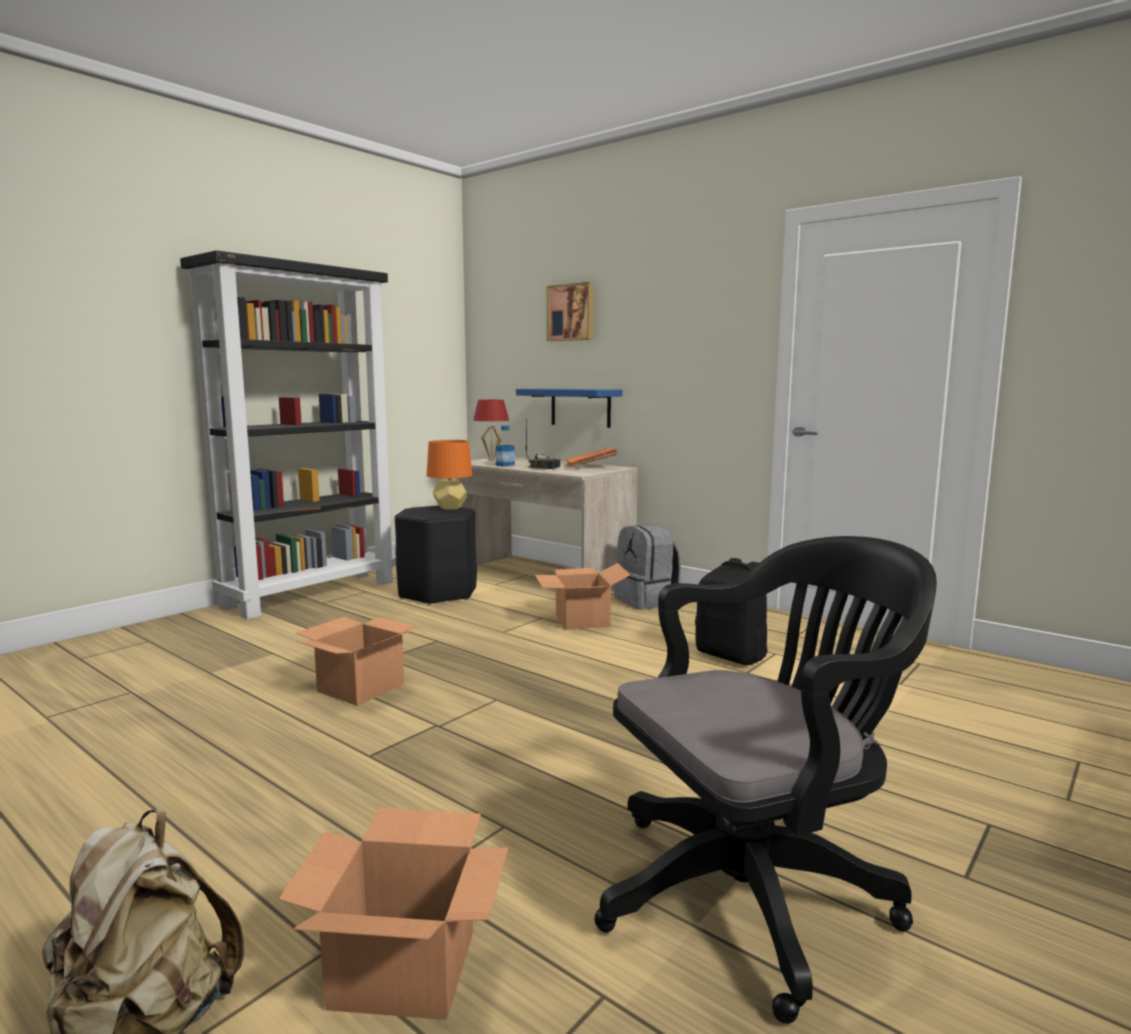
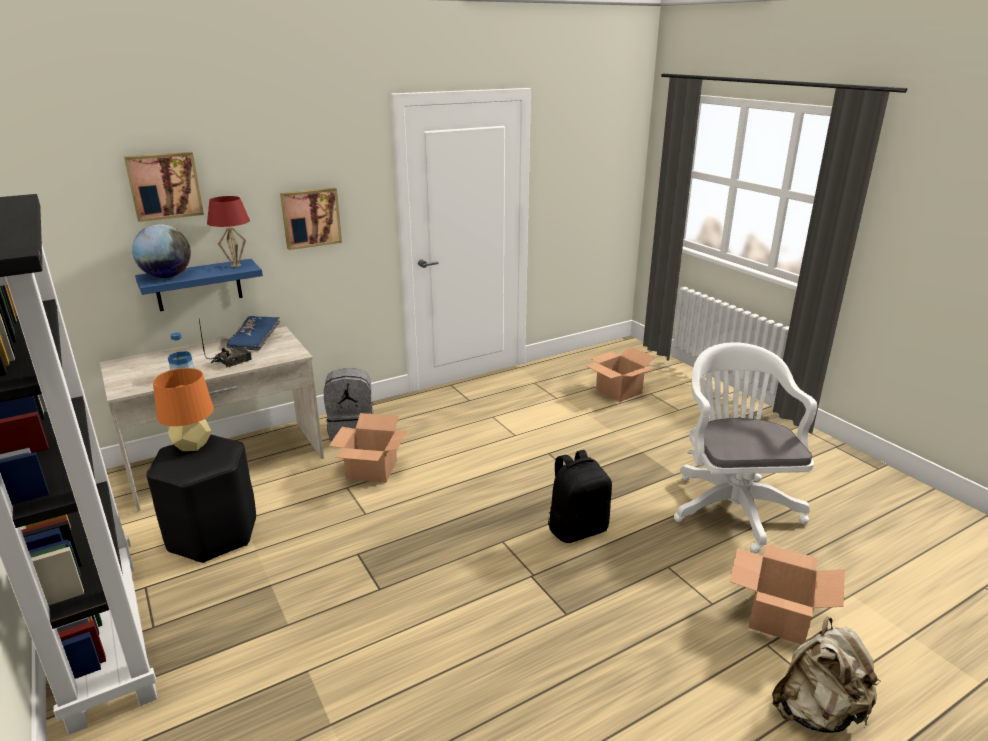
camera: 70 degrees left, 15 degrees up
(360, 688) = (441, 610): cardboard box -> cardboard box (619, 391)
(492, 460) = (128, 375): red table lamp -> red table lamp (235, 265)
(546, 388) = (167, 276): none -> globe
(591, 466) = (255, 341): orange book -> blue book
(679, 354) = (310, 217): none -> picture
(732, 655) = (486, 431): black backpack -> black backpack (577, 529)
(756, 892) = (731, 505): black office chair -> white office chair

§

### PROBLEM REQUIREMENTS
Excluding every picture, set down the listing exactly.

### RESPONSE
camera: 70 degrees left, 15 degrees up
(360, 688) = (441, 610): cardboard box -> cardboard box (619, 391)
(492, 460) = (128, 375): red table lamp -> red table lamp (235, 265)
(546, 388) = (167, 276): none -> globe
(591, 466) = (255, 341): orange book -> blue book
(679, 354) = (310, 217): none -> picture
(732, 655) = (486, 431): black backpack -> black backpack (577, 529)
(756, 892) = (731, 505): black office chair -> white office chair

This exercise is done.